• _EXERCISE DETAILS_: Can you quote, word for word, the lines of the records from the line containing "职业素养与实操能力，为实现高质量就" up to and including the line containing "社会服务边界，全方位推动学院高质量", and nothing else?

• _INPUT_:
========

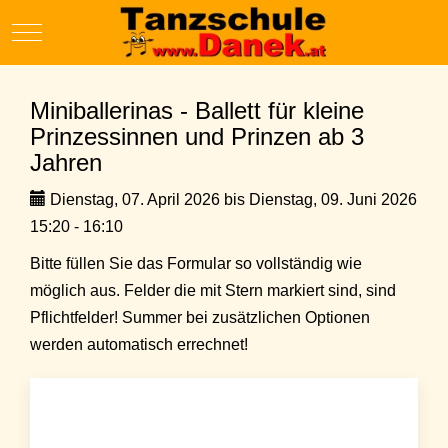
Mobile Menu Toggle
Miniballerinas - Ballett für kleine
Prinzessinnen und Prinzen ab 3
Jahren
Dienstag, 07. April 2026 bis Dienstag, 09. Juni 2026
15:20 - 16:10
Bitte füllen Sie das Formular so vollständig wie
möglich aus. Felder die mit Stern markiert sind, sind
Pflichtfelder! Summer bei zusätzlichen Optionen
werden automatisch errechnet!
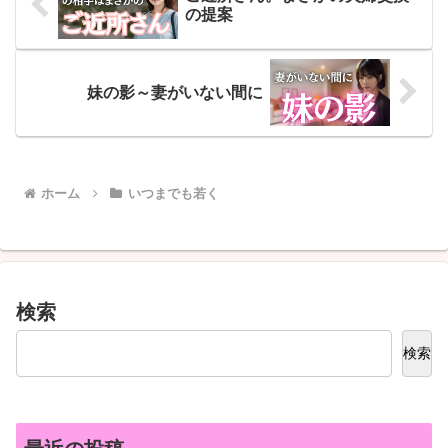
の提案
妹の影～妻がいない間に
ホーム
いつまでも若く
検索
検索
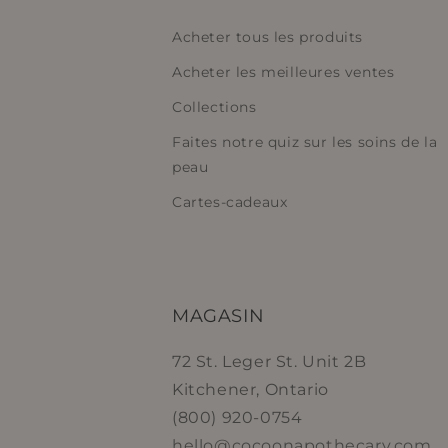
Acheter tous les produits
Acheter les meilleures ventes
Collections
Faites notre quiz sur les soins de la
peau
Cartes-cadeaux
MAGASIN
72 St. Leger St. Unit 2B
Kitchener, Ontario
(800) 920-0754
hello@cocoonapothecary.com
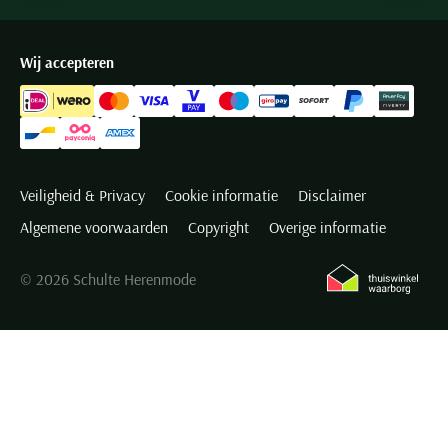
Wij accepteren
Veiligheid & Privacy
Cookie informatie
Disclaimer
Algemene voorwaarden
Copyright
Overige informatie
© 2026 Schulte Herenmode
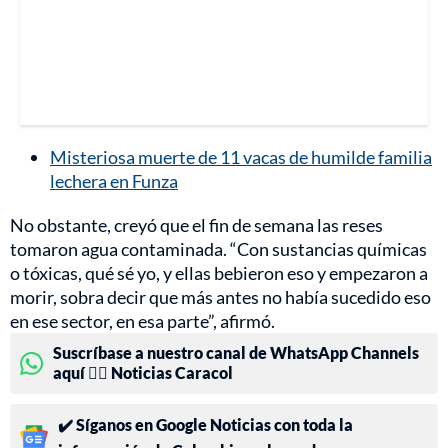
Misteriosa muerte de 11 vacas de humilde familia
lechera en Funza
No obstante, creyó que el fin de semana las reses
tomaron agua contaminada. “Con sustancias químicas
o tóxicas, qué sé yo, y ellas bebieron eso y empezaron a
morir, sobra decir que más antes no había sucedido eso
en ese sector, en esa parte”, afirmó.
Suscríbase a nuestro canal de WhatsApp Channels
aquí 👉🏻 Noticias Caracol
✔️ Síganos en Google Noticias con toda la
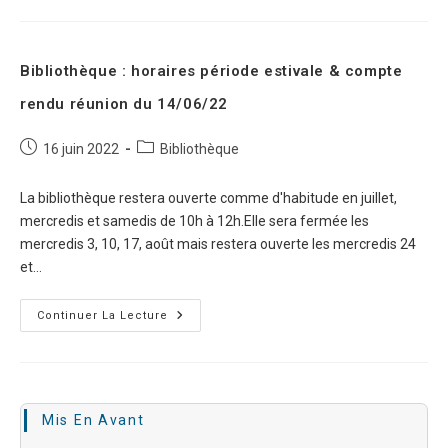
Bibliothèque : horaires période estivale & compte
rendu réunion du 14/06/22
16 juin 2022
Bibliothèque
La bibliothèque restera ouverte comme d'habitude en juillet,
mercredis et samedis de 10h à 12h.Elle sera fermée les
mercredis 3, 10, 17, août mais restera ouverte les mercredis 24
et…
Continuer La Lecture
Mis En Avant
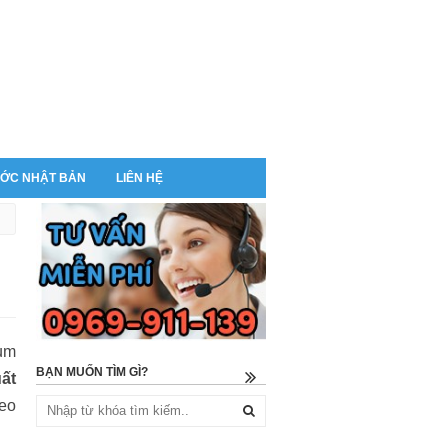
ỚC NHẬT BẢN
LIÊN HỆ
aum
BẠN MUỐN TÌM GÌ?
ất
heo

========

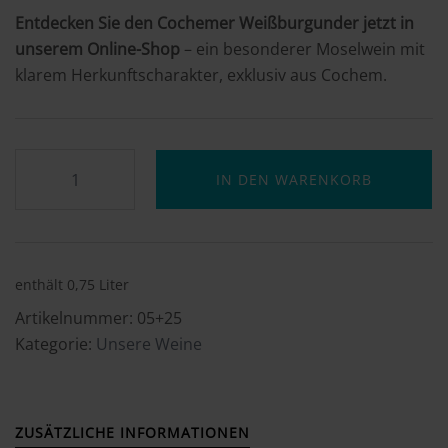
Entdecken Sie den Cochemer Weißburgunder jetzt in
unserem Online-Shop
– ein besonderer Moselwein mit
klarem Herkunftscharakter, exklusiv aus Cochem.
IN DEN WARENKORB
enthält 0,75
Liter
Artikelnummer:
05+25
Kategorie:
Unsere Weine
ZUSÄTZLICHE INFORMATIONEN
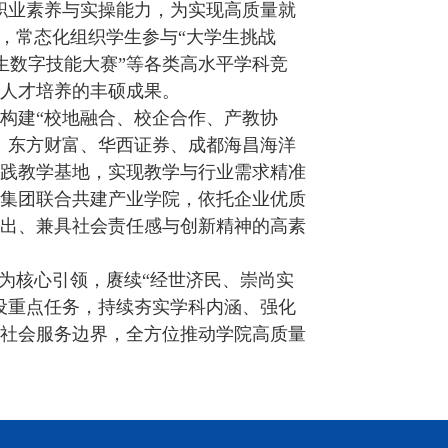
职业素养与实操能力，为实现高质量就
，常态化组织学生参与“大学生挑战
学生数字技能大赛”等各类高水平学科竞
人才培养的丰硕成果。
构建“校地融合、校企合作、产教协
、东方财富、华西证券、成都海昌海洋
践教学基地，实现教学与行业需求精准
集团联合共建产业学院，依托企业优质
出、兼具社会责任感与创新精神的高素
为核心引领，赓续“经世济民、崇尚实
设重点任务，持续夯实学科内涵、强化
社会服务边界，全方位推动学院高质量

========

• _REPLY_:
职业素养与实操能力，为实现高质量就
，常态化组织学生参与“大学生挑战
学生数字技能大赛”等各类高水平学科竞
人才培养的丰硕成果。
构建“校地融合、校企合作、产教协
、东方财富、华西证券、成都海昌海洋
践教学基地，实现教学与行业需求精准
集团联合共建产业学院，依托企业优质
出、兼具社会责任感与创新精神的高素
为核心引领，赓续“经世济民、崇尚实
设重点任务，持续夯实学科内涵、强化
社会服务边界，全方位推动学院高质量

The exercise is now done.